Release Date:  August 31, 2012
Showing via OnDemand Platforms:  July 27, 2012
Director:  Lance Daly
MPAA Rating:  PG-13
Film Pulse Score: 2/10

I must admit that before The Good Doctor, I did not remember seeing Orlando Bloom in anything other than The Lord of the Rings trilogy and The Pirates of the Caribbean movies.  A quick Internet search reminded me that he also appeared in Troy and Kingdom of Heaven, but it says something that I did not really remember those films or his appearance in them.  While he made a terrific elf and a blacksmith-turned-pirate, his portrayal of an internist in this latest film is far from either of these mainstay characters.

Bloom plays Dr. Martin Blake who finds himself treating a teenage patient named Diane Nixon (Riley Keough) for pyelonephritis which is a potentially dangerous type of urinary tract infection.  She responds well to treatment and even leaves the hospital after a few days.  However, before she leaves, Diane, her sister, and her parents find themselves in deep gratitude to Blake for healing Diane.  Valerie is smitten with “the good doctor,” but Diane is in an on-again/off-again relationship with her boyfriend, Rich.  Blake is invited over for dinner and accepts; it seems an odd proposal and even odder that a doctor would accept such an invitation.

In what seems to be the blink of an eye, Blake decides to make Diane sick again.  He replaces her medication in her medicine cabinet with sugar pills.  Once back in the hospital, he does something to the intravenous medication she receives to combat the recurring pyelonephritis, making her condition worse and bringing about sepsis (a life-threatening blood infection).  Why?  Does he fancy her?  Are his actions aimed at becoming her “hero” when he saves her?  It seems unlikely based on his relationship with other doctors and nurses in the hospital.  It appears much more likely that he is making her sick so that he can prove he is the very definition of a “good” doctor.  It is, in essence, a doctor-patient version of Münchausen-by-proxy.  He makes her sicker so that he can miraculously heal her and earn the respect of the doctor in charge, Dr. Waylans (Rob Morrow), who will make the decision about an upcoming infectious disease fellowship; the nursing staff, particularly Nurse Theresa (Taraji P. Hensen) who he sees as impudent; and his peers such as fellow doctor billed only as Dan (Troy Garity).  Unfortunately, his plan backfires and Diane dies two-thirds of the way through the film.  What makes it worse is that Dr.
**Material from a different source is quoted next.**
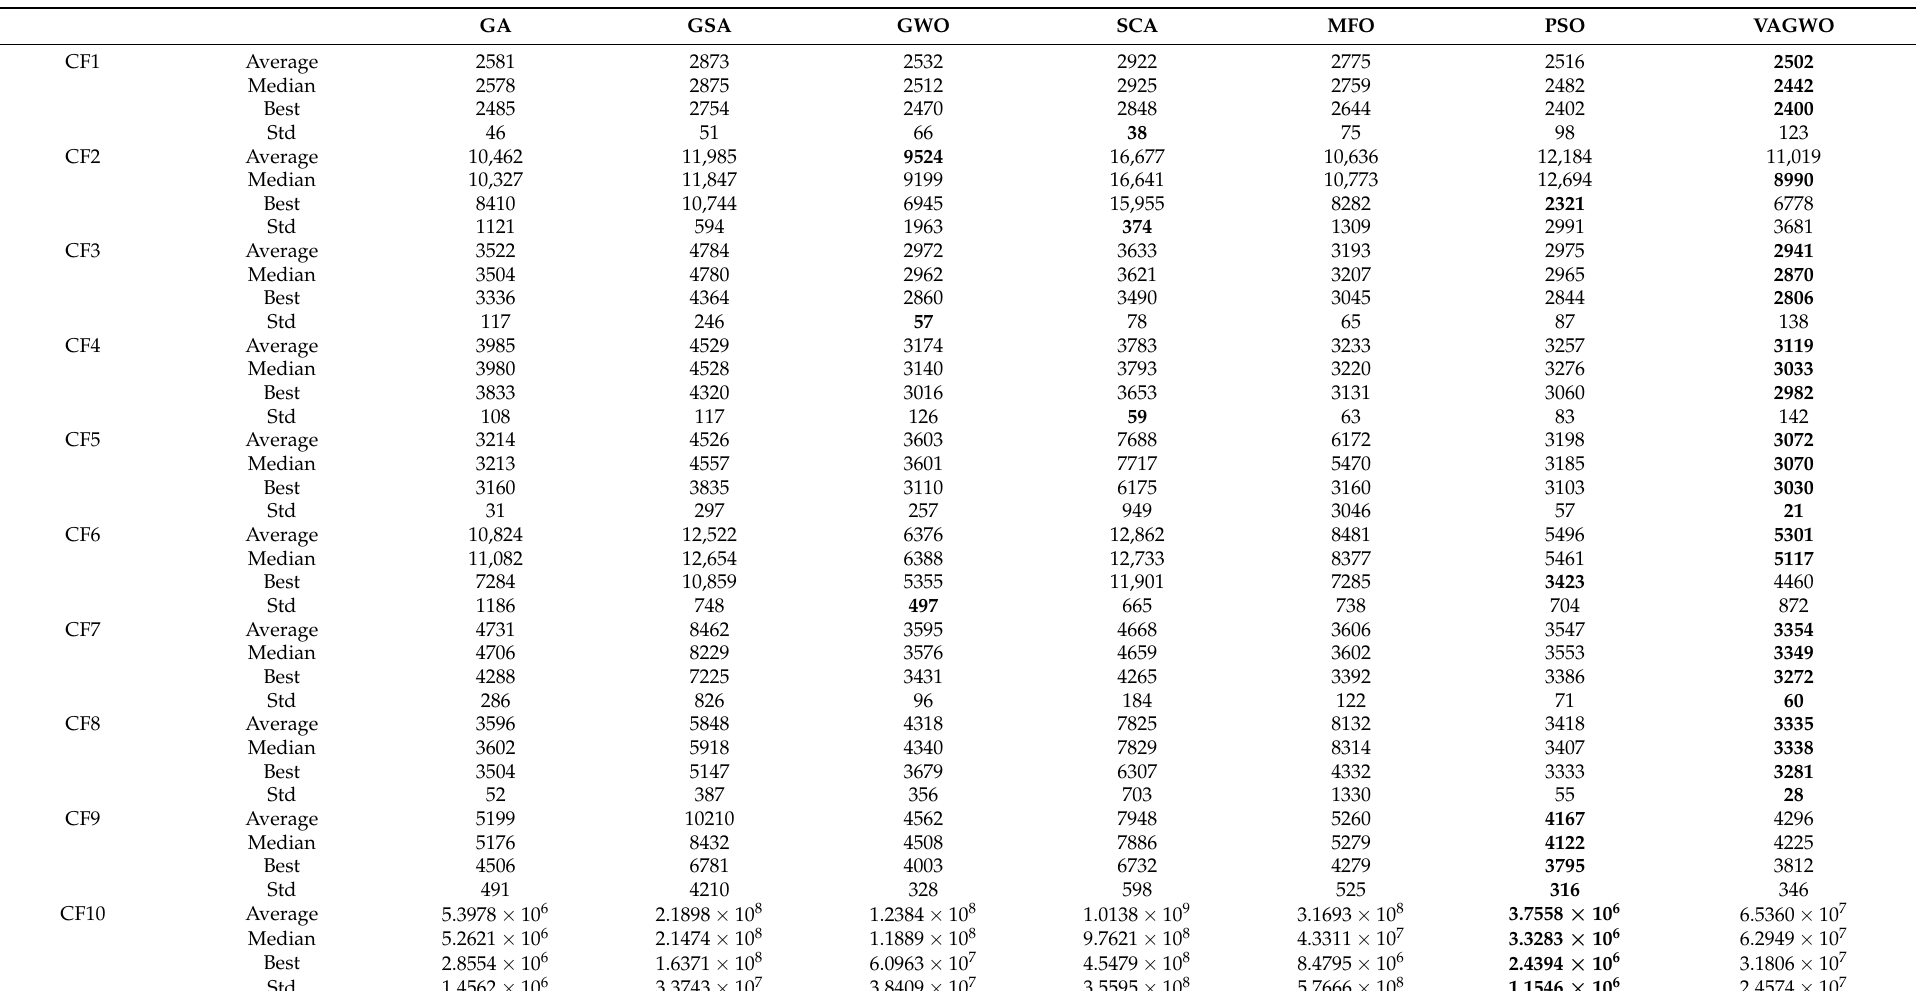
Table 4. The results achieved by the popular algorithms for the composition functions (CFs) from the CEC2017 test suite at D = 50. GA GSA GWO SCA MFO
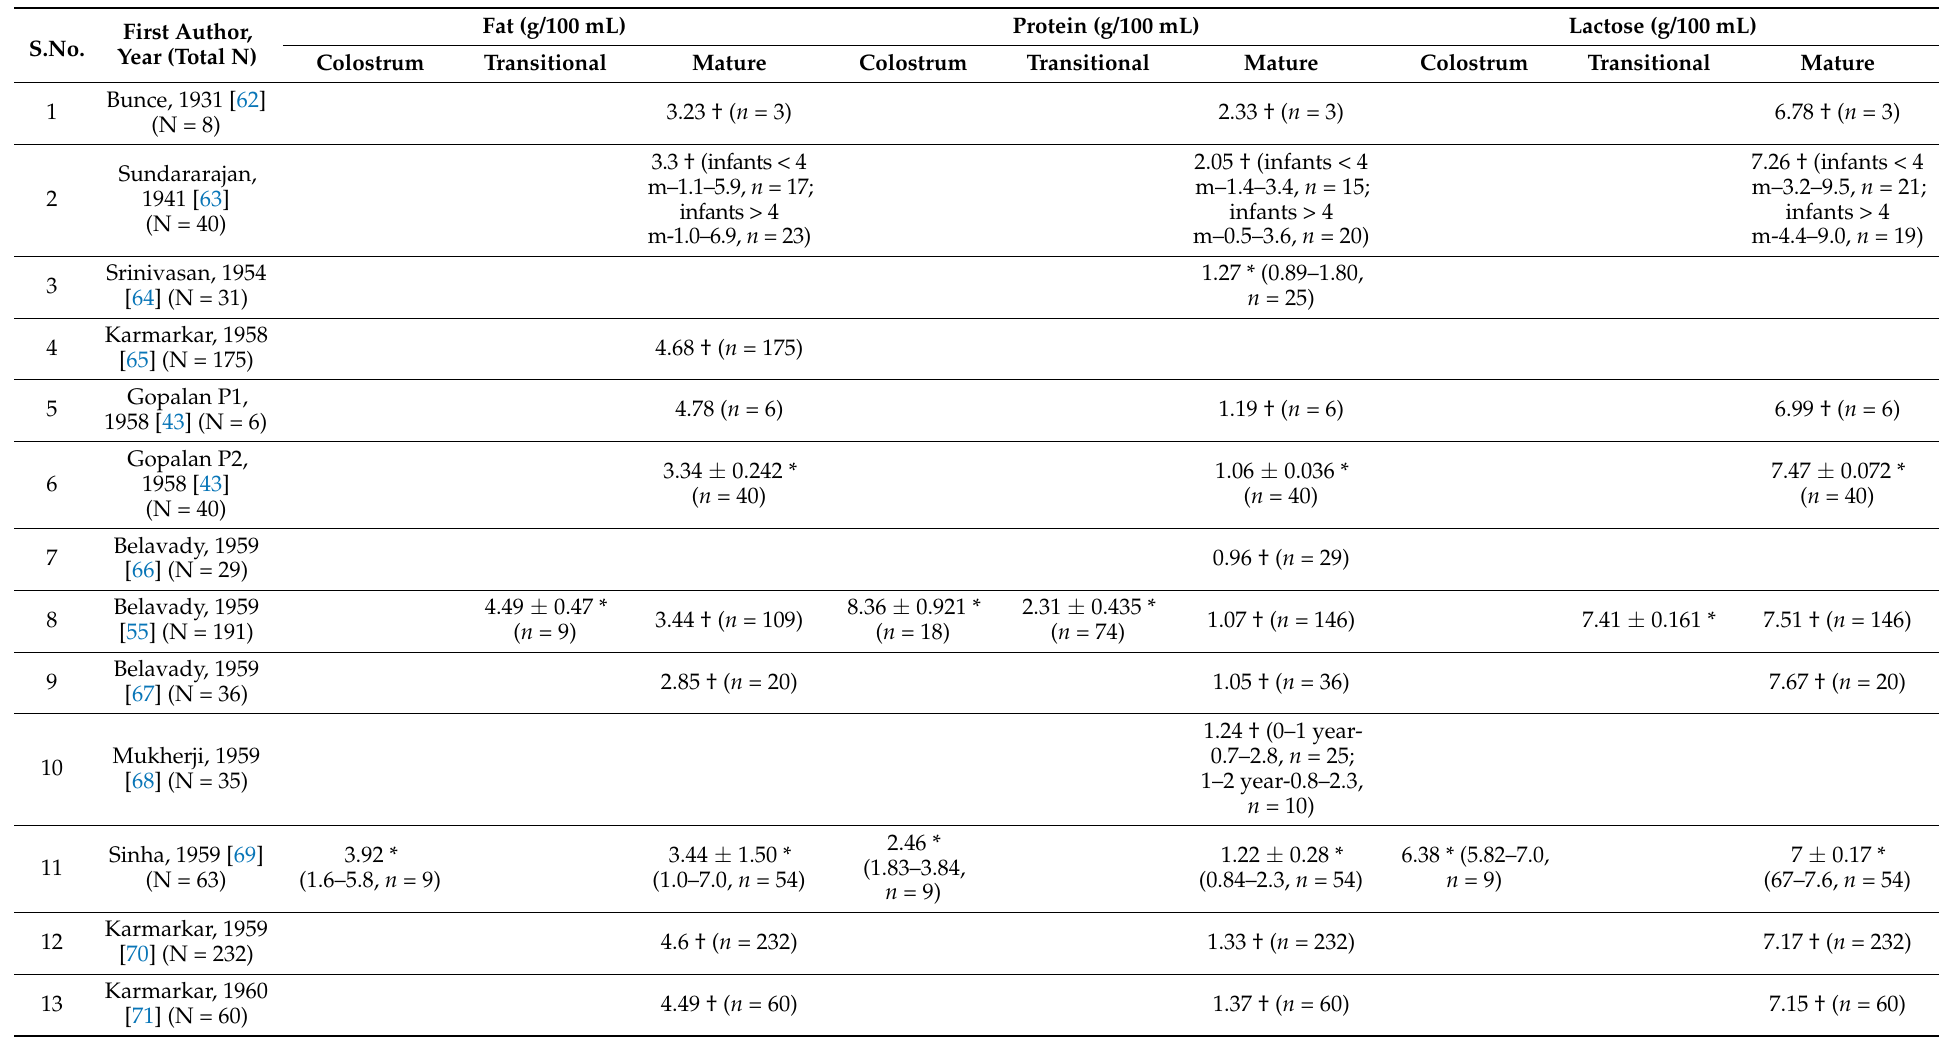
Table 1. Details of macronutrient content in colostrum, transitional and mature milk by various records ( n = 34).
Waylans and other specialists and nurses aided Blake in his deceptive acts without even realizing what they were party to.  Blake even gains the sympathy of his peers as they inform him a doctor is not a “real” doctor until he or she has lost a patient.  Is he psychotic, greedy, starved for attention, immature, or all of the above?  His motives are unknown, and quite frankly, I found I did not care one bit.
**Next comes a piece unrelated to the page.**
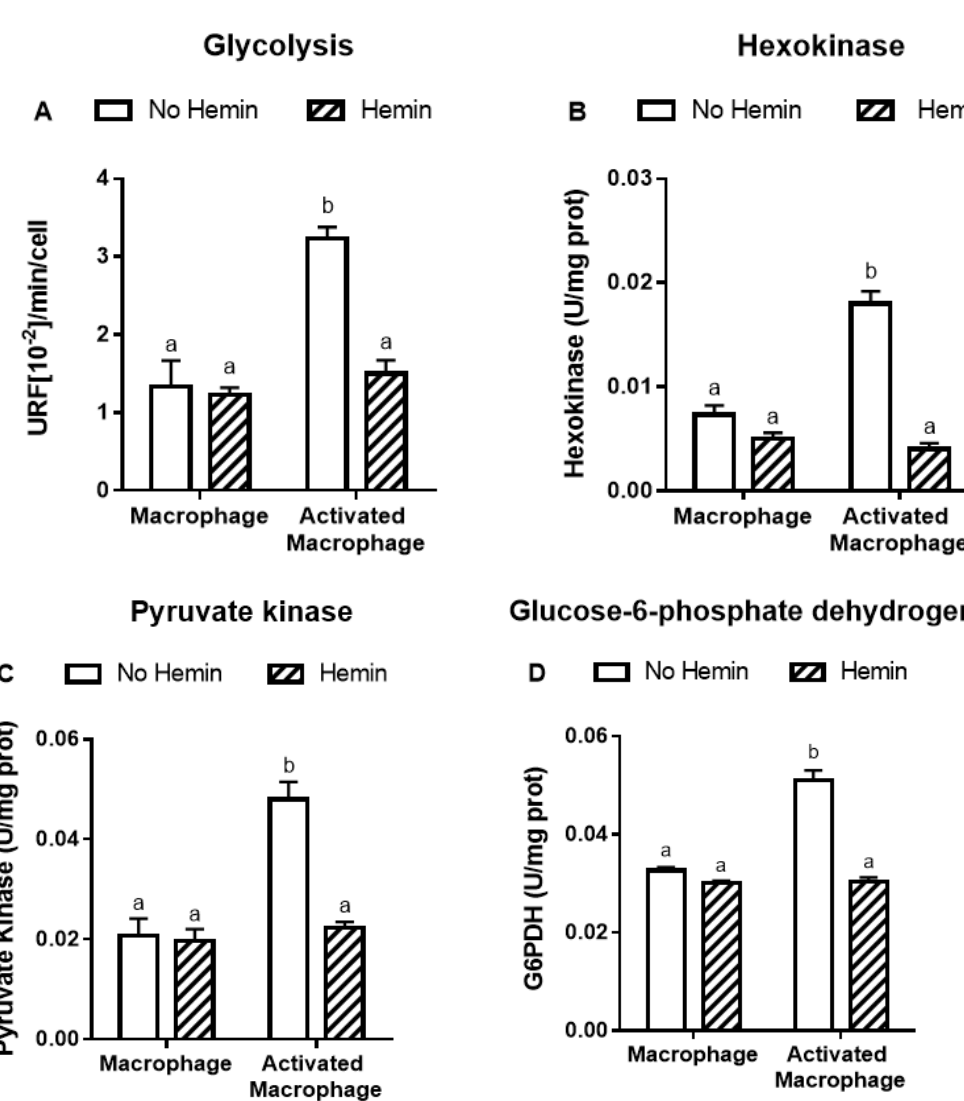
Figure 3. The increased glycolysis and metabolic enzyme activities of activated macrophages are reduced by hemin. ( A ) Glycolysis and the activities of ( B ) hexokinase, ( C ) pyruvate kinase, and ( D ) glucose-6-phosphate dehydrogenase were measured in macrophages and activated macrophages, in the absence or presence of 10 µ M hemin for 72 h. Activities of the enzymes were expressed as unit / mg protein, calculated as nmol of NADP reduced / min / mg protein for hexokinase and glucose-6-phosphate dehydrogenase, and as nmol of NADH oxidized / min / mg protein for pyruvate kinase. Values with different superscript letters (a and b) indicate significant differences ( p < 0.05) between groups. For all bars with the same letter, the difference between the means is not statistically significant. G6PDH, glucose-6-phosphate dehydrogenase. LPS and INF γ did not alter the levels of HIF-1 α in the nucleus; however, they increased HIF-1 α levels in the cytosol by 2.5-fold (Figure 4A,B). This increase observed in activated macrophages was abrogated by hemin (Figure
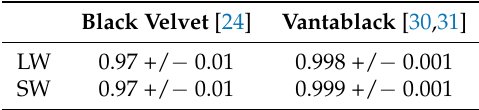
Table 1. Spectral absorbance and uncertainty of Black Velvet and Vantablack. For perpendicular illumination, the absorbance values for LW and SW are equal within the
But there is still a third act, and there is little I wish to say about it for fear of providing spoilers.  I can reveal that the orderly Jimmy (Michael Peña) finds the diary Diane had been keeping all during her stay in the hospital.  Jimmy uses the journal – which apparently includes some intimate recollections of Diane and Blake’s “relationship” – against Blake.  For the two were closer than anyone knew, including her ex-boyfriend and her sister.  With this revelation, the good doctor’s image and conscience become tested through a quick series of events related to Diane’s journal, Jimmy’s sudden death, and that death’s investigation by Detective Krauss (J. K. Simmons).
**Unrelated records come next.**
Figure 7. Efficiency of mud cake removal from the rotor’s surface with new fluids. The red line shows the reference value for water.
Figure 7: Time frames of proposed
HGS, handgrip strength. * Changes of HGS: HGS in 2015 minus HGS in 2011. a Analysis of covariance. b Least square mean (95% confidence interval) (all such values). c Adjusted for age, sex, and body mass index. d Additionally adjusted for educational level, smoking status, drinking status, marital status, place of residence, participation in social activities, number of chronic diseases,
However, when it seems things are really coming to a head, the film abruptly ends and, in doing so, nearly ruins every possible good element that had come before (not that there were really any worth mentioning).  I was taken aback by the ending and sorely disappointed.  Not that the film had been that great up to that point at all; it had not.  But to end the way it did was peculiar and soured me on whatever positive elements I had hoped to find in recalling the film.  All in all, the performances were wooden which leads me to question the writing and directing because we have seen Bloom, Morrow, Keough, Garity, Hensen, Peña, and Simmons better than this.  So, move along, there’s nothing to see here.